One unpredictable challenge the team encountered was creating levels that work for players of different heights. The shortest member of the team, Heather, is 5 feet 1 inches tall, while the tallest member of their team, Grey, is 6 feet 2 inches.

“They have wildly different experiences with the environment in the tech,” Kali says with a laugh.

“We also had a three-year-old playtest it once,” adds CJ Jackson, Project Overboard’s art lead and environment artist. “She couldn’t see anything.”

“All the consoles and stuff, which would be very comfortable for a standing adult, were above her head,” says Bryan.

“She still liked it, though,” says CJ.

In terms of sheer time spent on their Vive project, Bryan estimates that “on average, most of the stuff, interaction-wise, has taken at least two-and-a-half times as long as it was supposed to.”

“I think one of the biggest difficulties in [making] the game is translating mechanics to something that feels right,” Josh says, “because now the player can directly interact with things. When you’re moving levers in a regular game, you can just ‘cheese it’ by making an animation of the lever moving, but [in virtual reality] you have to make sure the player can actually move the lever in a fluid motion.”

“Any time you’re replicating the real world, you have to do it right,” Bryan agrees. “Because if you get 80-percent of the way there, but not quite, [the player] is going to know.”

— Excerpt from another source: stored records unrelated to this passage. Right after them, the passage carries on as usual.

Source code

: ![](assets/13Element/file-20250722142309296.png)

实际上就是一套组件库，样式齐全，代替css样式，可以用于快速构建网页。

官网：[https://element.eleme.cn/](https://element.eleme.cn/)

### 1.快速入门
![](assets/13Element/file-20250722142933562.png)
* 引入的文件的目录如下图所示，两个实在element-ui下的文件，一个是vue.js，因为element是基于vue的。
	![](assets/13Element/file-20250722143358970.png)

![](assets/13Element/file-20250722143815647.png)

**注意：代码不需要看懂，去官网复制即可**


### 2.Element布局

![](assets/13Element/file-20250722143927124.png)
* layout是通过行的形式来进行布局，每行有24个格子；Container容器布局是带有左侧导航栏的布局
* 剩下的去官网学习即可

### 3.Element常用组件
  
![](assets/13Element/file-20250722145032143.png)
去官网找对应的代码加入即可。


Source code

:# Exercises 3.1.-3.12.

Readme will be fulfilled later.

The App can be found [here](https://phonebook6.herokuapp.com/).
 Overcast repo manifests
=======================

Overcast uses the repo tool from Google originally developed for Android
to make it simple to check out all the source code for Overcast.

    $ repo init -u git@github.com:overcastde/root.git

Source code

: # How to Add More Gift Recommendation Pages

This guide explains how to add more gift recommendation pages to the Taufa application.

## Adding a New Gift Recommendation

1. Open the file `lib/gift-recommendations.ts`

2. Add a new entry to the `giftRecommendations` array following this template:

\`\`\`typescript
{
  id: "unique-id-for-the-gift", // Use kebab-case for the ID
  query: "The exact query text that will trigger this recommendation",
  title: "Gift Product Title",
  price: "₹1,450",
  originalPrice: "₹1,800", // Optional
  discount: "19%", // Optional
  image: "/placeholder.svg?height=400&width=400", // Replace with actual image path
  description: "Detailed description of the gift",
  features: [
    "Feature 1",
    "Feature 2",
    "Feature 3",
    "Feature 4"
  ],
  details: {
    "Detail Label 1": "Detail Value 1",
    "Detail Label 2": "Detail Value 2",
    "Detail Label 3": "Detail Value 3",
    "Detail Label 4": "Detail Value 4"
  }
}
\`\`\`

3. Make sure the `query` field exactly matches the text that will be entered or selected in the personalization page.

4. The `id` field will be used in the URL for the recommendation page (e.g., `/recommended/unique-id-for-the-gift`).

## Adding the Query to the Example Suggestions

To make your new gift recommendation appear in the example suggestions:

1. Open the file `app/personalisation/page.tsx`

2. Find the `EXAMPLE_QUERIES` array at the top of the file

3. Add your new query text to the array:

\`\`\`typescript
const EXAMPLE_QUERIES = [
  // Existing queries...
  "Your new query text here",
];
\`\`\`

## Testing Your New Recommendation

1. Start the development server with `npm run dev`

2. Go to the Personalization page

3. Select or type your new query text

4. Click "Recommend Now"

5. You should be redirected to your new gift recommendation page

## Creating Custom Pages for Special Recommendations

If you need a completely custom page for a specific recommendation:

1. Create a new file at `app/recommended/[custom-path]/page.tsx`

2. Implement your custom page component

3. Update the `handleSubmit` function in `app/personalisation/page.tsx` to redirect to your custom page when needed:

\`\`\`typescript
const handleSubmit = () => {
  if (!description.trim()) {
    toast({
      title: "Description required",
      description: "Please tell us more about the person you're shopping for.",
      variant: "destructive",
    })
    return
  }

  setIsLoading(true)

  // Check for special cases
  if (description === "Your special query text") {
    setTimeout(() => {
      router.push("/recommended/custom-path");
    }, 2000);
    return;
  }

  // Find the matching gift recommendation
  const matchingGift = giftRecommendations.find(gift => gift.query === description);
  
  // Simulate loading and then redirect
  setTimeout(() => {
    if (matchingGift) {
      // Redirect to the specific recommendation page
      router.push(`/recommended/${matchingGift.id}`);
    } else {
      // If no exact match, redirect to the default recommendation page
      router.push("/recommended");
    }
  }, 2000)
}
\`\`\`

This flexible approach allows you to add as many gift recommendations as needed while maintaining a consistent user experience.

Level design is another unique challenge to Team Overboard’s project. Because players are limited to interactions within the motion sensors’ range of vision, the team has to be very careful to ensure that players don’t realize they’re walking around the same 3-by-4-meter space throughout the experience.


It’s not easy for DigiPen students to double as technological pioneers on top of their rigorous class loads, but that’s exactly what Team Overboard and other VR teams at DigiPen are striving to do. Despite their unique challenges, the team members agree that working on a VR project has been a rewarding experience and a great learning opportunity. For Valve, Team Overboard’s project has been a chance to get feedback from developers who are testing the limits of their new hardware.

As a group of undergraduate students at DigiPen, Bryan says, Team Overboard has more leeway to experiment with virtual reality than VR teams working for professional game publishers.

“At the end of the day, we don’t need to make money off the game,” Bryan says. “We still want to make a good game … but nobody’s wallet is going to suffer because we made a game that was different or fun.”


Team Overboard members: Charles Barrier, CJ Jackson, Eric Delgado, Kali Wakley, Bryan Willy, Heather Parsons, Josh Louderback, and Grey Davenport.